Working data:

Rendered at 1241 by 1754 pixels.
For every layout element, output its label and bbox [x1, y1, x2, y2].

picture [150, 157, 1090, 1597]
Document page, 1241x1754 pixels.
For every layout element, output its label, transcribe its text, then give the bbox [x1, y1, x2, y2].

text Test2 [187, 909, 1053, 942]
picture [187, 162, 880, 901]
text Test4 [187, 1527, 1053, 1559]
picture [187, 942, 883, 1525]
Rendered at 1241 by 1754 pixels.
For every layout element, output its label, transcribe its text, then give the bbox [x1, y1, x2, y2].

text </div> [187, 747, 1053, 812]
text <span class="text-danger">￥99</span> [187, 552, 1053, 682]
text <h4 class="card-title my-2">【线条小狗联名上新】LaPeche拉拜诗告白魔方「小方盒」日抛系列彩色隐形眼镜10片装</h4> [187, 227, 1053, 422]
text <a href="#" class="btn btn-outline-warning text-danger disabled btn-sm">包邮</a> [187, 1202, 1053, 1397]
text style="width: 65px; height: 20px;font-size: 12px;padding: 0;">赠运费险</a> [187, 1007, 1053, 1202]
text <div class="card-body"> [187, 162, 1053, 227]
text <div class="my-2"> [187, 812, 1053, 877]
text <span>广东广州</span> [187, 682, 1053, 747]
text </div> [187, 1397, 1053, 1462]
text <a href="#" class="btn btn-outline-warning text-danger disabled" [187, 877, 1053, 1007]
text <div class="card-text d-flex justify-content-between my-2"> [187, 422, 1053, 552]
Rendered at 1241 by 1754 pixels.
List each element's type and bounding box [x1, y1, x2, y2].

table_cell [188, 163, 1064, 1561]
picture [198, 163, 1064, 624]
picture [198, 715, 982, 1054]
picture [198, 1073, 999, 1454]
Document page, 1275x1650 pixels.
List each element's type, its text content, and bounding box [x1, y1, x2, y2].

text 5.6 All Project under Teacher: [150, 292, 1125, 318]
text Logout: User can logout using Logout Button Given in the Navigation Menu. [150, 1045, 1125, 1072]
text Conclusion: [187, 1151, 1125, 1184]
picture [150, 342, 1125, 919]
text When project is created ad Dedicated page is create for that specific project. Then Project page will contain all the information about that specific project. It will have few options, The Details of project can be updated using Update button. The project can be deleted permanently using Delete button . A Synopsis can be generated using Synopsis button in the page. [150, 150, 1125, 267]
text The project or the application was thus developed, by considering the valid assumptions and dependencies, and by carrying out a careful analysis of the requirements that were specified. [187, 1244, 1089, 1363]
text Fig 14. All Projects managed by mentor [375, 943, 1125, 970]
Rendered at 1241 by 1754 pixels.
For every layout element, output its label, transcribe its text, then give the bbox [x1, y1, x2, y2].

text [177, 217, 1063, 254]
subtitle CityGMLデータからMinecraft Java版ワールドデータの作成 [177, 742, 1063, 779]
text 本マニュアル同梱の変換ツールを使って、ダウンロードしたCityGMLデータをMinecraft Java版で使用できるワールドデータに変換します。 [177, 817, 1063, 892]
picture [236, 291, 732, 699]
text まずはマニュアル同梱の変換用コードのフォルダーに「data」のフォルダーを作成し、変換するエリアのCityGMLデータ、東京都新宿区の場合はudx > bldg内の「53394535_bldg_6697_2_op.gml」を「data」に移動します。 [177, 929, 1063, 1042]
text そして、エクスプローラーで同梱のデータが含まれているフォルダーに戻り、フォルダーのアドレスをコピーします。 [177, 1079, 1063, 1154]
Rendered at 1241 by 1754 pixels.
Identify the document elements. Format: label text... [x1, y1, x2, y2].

What the task requires: Write out again, exactly, the lines from the start of the entries up to and including the one with "Document page, 1275x1650 pixels.". Nothing else belongs in the reply.

Task output:
Rendered at 1241 by 1754 pixels.
For every layout element, output its label and bbox [x1, y1, x2, y2].

picture [150, 157, 1090, 1597]
Document page, 1241x1754 pixels.
For every layout element, output its label, transcribe its text, then give the bbox [x1, y1, x2, y2].

text Test2 [187, 909, 1053, 942]
picture [187, 162, 880, 901]
text Test4 [187, 1527, 1053, 1559]
picture [187, 942, 883, 1525]
Rendered at 1241 by 1754 pixels.
For every layout element, output its label, transcribe its text, then give the bbox [x1, y1, x2, y2].

text </div> [187, 747, 1053, 812]
text <span class="text-danger">￥99</span> [187, 552, 1053, 682]
text <h4 class="card-title my-2">【线条小狗联名上新】LaPeche拉拜诗告白魔方「小方盒」日抛系列彩色隐形眼镜10片装</h4> [187, 227, 1053, 422]
text <a href="#" class="btn btn-outline-warning text-danger disabled btn-sm">包邮</a> [187, 1202, 1053, 1397]
text style="width: 65px; height: 20px;font-size: 12px;padding: 0;">赠运费险</a> [187, 1007, 1053, 1202]
text <div class="card-body"> [187, 162, 1053, 227]
text <div class="my-2"> [187, 812, 1053, 877]
text <span>广东广州</span> [187, 682, 1053, 747]
text </div> [187, 1397, 1053, 1462]
text <a href="#" class="btn btn-outline-warning text-danger disabled" [187, 877, 1053, 1007]
text <div class="card-text d-flex justify-content-between my-2"> [187, 422, 1053, 552]
Rendered at 1241 by 1754 pixels.
List each element's type and bounding box [x1, y1, x2, y2].

table_cell [188, 163, 1064, 1561]
picture [198, 163, 1064, 624]
picture [198, 715, 982, 1054]
picture [198, 1073, 999, 1454]
Document page, 1275x1650 pixels.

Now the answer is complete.